Cautious is the word to describe the mood of Bond Street during the week. Despite comfortable yields (read: according to market expectations) at the twin auction and the government flushed with funds owing to RBI which transferred close to Rs 10,300 crore as dividend payout, bond prices gained around 15-50 paisa around the medium-to-long end of the curve. With Rs 7,000-crore unscheduled auction, government, while taking advantage of lowest-ever interest rates, has completed 51% of its net borrowing target of Rs 95,859 crore.

At the start of the week, apart from the pre-auction fears about the cut-off yields and liquidity, markets kept a close watch on the government's reaction to attacks in Kashmir. However, with finance minister contemplating bringing down PF rates saw bond prices move up. This was further bolstered by the 15-year, Rs 4,000-crore paper getting devolved up to Rs 2,440 crore on primary dealers and RBI. Market participants construed this as the apex bank's unwillingness to dampen liquidity.

However, with Mr Jalan dashing all hopes of another repo rate cut, bond prices went in listless mode towards the weekend. The 10-year benchmark 7.40% GOI 2012 firmed up to 7.37% before settling around the last week's close of 7.33%. As for action on the corporate bond mart, the benchmark top-rated 5-year paper dropped by 22 basis point as against a marginal 3 bps drop in the similar-tenure government securities (GOI 2007 11.90%) over the week.

Despite a 25 bps repo rate cut towards June-end, the average daily repo auction outflows in July (till July 19) stood at Rs 14,000 crore, as against daily average of Rs 7,493 crore in June. Comfortable liquidity can also be gauged from the call rates, which have largely hovered around the repo rate of 5.75% in the current month. Markets had anticipated that the apex bank would bring down the repo rate from this level as well, which RBI hasn't given into.

On the forex front, the attacks in Kashmir hurt the exchange rate as well. The Indian rupee started off weak at Rs 48.83 to a dollar, however, gained ground on the back of sustained dollar inflows.

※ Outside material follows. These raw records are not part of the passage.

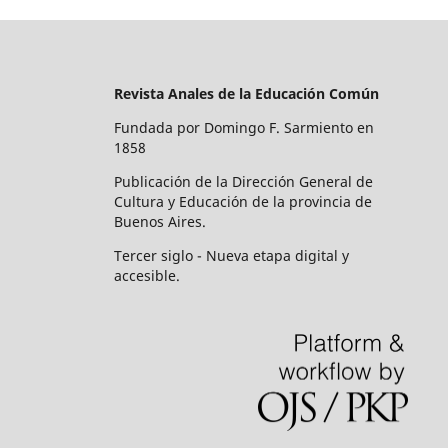
Revista Anales de la Educación Común
Fundada por Domingo F. Sarmiento en
1858
Publicación de la Dirección General de
Cultura y Educación de la provincia de
Buenos Aires.
Tercer siglo - Nueva etapa digital y
accesible.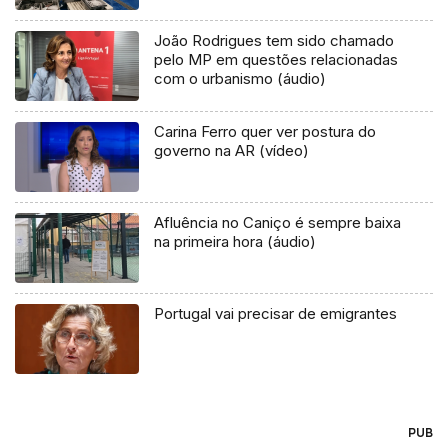
João Rodrigues tem sido chamado
pelo MP em questões relacionadas
com o urbanismo (áudio)
Carina Ferro quer ver postura do
governo na AR (vídeo)
Afluência no Caniço é sempre baixa
na primeira hora (áudio)
Portugal vai precisar de emigrantes
PUB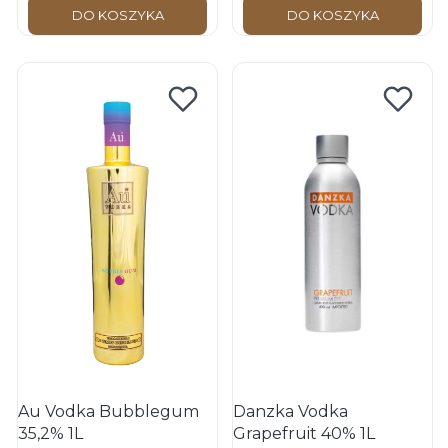
DO KOSZYKA
DO KOSZYKA
Au Vodka Bubblegum
Danzka Vodka
35,2% 1L
Grapefruit 40% 1L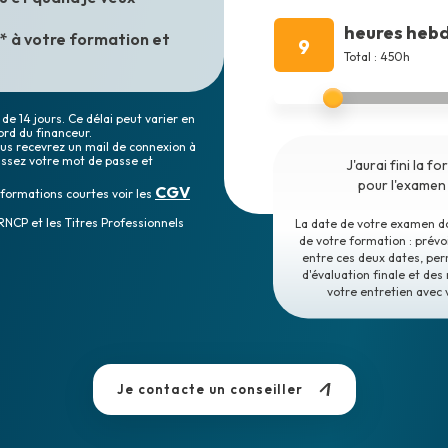
heures heb
** à votre formation et
9
Total : 450h
de 14 jours. Ce délai peut varier en
ord du financeur.
vous recevrez un mail de connexion à
sissez votre mot de passe et
J'aurai fini la f
pour l'examen
CGV
 formations courtes voir les
RNCP et les Titres Professionnels
La date de votre examen doi
de votre formation : prév
entre ces deux dates, per
d'évaluation finale et des 
votre entretien avec 
Je contacte un conseiller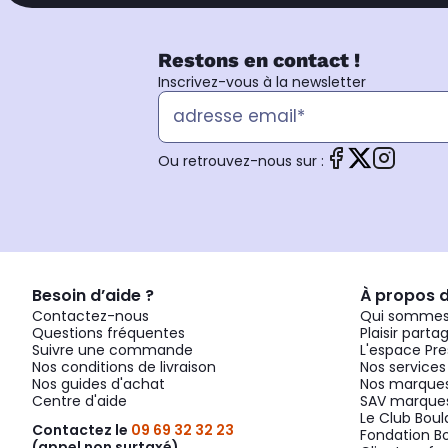
Restons en contact !
Inscrivez-vous à la newsletter
Ou retrouvez-nous sur :
Besoin d’aide ?
À propos 
Contactez-nous
Qui sommes
Questions fréquentes
Plaisir parta
Suivre une commande
L'espace Pre
Nos conditions de livraison
Nos services
Nos guides d'achat
Nos marques
Centre d'aide
SAV marques
Le Club Bou
Contactez le
09 69 32 32 23
Fondation B
(appel non surtaxé)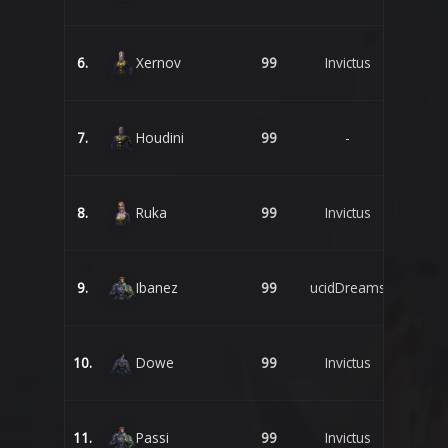
6.
Xernov
99
Invictus
7.
Houdini
99
-
8.
Ruka
99
Invictus
9.
Ibanez
99
ucidDreams
10.
Dowe
99
Invictus
11.
Passi
99
Invictus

On the other hand, dollar continued to slip against the euro and the yen, as US witnessed fresh accounting scams.

With the government receiving Rs 10,300 crore from the RBI in the form of dividends, it should take care of the former's expenditure for the rest of the month. Hence, we expect bond prices to move up, notwithstanding the RBI OMO. The next auction of Rs 8,000 crore is due in the first week of August. Government as a customary practice has borrowed 51% of the targeted amount in the first four months of the fiscal. So, the possibility of exceeding the target can't be ruled out.